Мы с Костей трепались и ходили по грибы. Бася, который за нами увязался, пугал грибников, внезапно возникая перед ними из зарослей орешника. Конечно, если такая морда вдруг выглянет из-за кустика, веселого мало.
37
Костя дружил с Лерочкой. Она была дама решительная — все время воевала с советской властью. Костя относился к Лерочке сочувственно и помогал, чем мог. Она придумала проводить регулярный семинар «Демократия и гуманизм» и ничтоже сумняшеся попросила Костю это не самое законопослушное собрание приютить. И он ей не отказал. Если я шел к Косте в часы этих Лерочкиных семинаров, то видел стоящую у подъезда черную «Волгу». Машина всегда была одна и та же, мы даже номера выучили. Доблестные органы Лерочку внимательно пасли, но брали только после акций.
Например, придет мужественная Лерочка в ГУМ (именно ГУМ она почему-то особенно любила) с пачкой листовок, заберется на третий этаж и, как бендеровский сеятель, сеет, только не облигации 3 % займа, а что-то духоподъемное — типа «Долой кровавый режим», «Да здравствуют демократия и гуманизм». При чем тут «демократия» и «гуманизм» — непонятно, но ведь это и не важно. Поднимет человек около фонтана такую листовку, оглянется воровато, спрячет на дно сумки. А потом дома достанет, развернет, разгладит и почувствует себя борцом за свободу.
А Лерочка радостно сеет свое разумное и правильно понятое доброе, пока ее под белы руки не повинтят. Менты в конце 1987-го были вежливые, сил просто нет: «Валерия Григорьевна, мы должны вас задержать за нарушение общественного порядка». Она, конечно, крикнет с третьего яруса про сатрапов и пойдет с ними в отделение протокол составлять. Составят протокол. Посидит она в обезьяннике. Потом приходит майор в голубом мундире с голубыми погонами и сокрушается: «Валерия Григорьевна, опять вы за свое. Что с вами делать, даже и не знаю». И отпускает домой.
Такие теплые погоды установились уже к концу восьмидесятых, а случалось, и крайне жестко с Лерочкой обходились. Но она была ко всему готова и летела навстречу светлому будущему, как ошарашенный паровоз. А вот Костя не был готов — ни в стену, ни всмятку, ни об рельсы пополам — другие у него были в жизни приоритеты.

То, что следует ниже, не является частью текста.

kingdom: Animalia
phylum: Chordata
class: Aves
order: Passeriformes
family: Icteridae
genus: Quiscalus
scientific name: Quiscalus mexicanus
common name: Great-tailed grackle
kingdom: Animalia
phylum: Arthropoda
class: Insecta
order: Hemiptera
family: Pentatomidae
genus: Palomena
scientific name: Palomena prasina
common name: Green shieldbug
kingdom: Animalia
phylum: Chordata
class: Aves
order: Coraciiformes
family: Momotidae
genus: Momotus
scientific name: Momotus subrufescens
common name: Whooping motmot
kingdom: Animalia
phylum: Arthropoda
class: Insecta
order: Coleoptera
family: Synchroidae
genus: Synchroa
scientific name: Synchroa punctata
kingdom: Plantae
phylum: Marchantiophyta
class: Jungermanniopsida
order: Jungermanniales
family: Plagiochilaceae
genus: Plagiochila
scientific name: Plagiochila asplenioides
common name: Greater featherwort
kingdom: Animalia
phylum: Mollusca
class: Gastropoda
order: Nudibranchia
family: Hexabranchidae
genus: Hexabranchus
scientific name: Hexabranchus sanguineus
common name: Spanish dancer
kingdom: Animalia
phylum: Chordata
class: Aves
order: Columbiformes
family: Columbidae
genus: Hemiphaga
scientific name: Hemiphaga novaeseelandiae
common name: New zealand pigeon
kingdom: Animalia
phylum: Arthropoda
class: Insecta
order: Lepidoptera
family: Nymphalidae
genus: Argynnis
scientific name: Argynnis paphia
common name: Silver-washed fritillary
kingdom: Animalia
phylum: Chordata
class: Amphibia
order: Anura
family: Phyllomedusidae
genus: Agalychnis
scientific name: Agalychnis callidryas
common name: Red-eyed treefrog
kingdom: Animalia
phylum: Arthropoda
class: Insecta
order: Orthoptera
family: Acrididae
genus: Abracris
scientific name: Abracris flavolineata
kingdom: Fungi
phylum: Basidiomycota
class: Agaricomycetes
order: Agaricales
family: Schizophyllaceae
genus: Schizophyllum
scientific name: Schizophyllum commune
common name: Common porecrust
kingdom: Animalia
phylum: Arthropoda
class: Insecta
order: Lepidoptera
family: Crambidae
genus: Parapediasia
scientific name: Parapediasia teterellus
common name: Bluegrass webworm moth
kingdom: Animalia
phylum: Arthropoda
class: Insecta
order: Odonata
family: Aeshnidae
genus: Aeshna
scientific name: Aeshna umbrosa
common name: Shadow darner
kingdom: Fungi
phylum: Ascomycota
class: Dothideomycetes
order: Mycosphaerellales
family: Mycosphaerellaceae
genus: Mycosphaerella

Но и Косте тоже перепало, немного, но перепало. После одной Лерочкиной акции Костю цепанули на Лубянку. И обыск на Чертановской провели. Все перерыли. Машинку изъяли. Костя очень печалился, что не вернули книжку Николая Олейникова, которой он очень дорожил, — книжка и правда была отличная — «YMCA». Провели с ним беседу профилактическую и выпустили часа в четыре утра. Вышел он на ночную площадь. Изморось. На душе хреново. Денег на такси нет. И пошел пешком к себе на Чертановскую. Пока шел, метро открылось. Доехал. Дома все вверх дном. Ничего убирать не стал, упал на кровать, не раздеваясь, и уснул.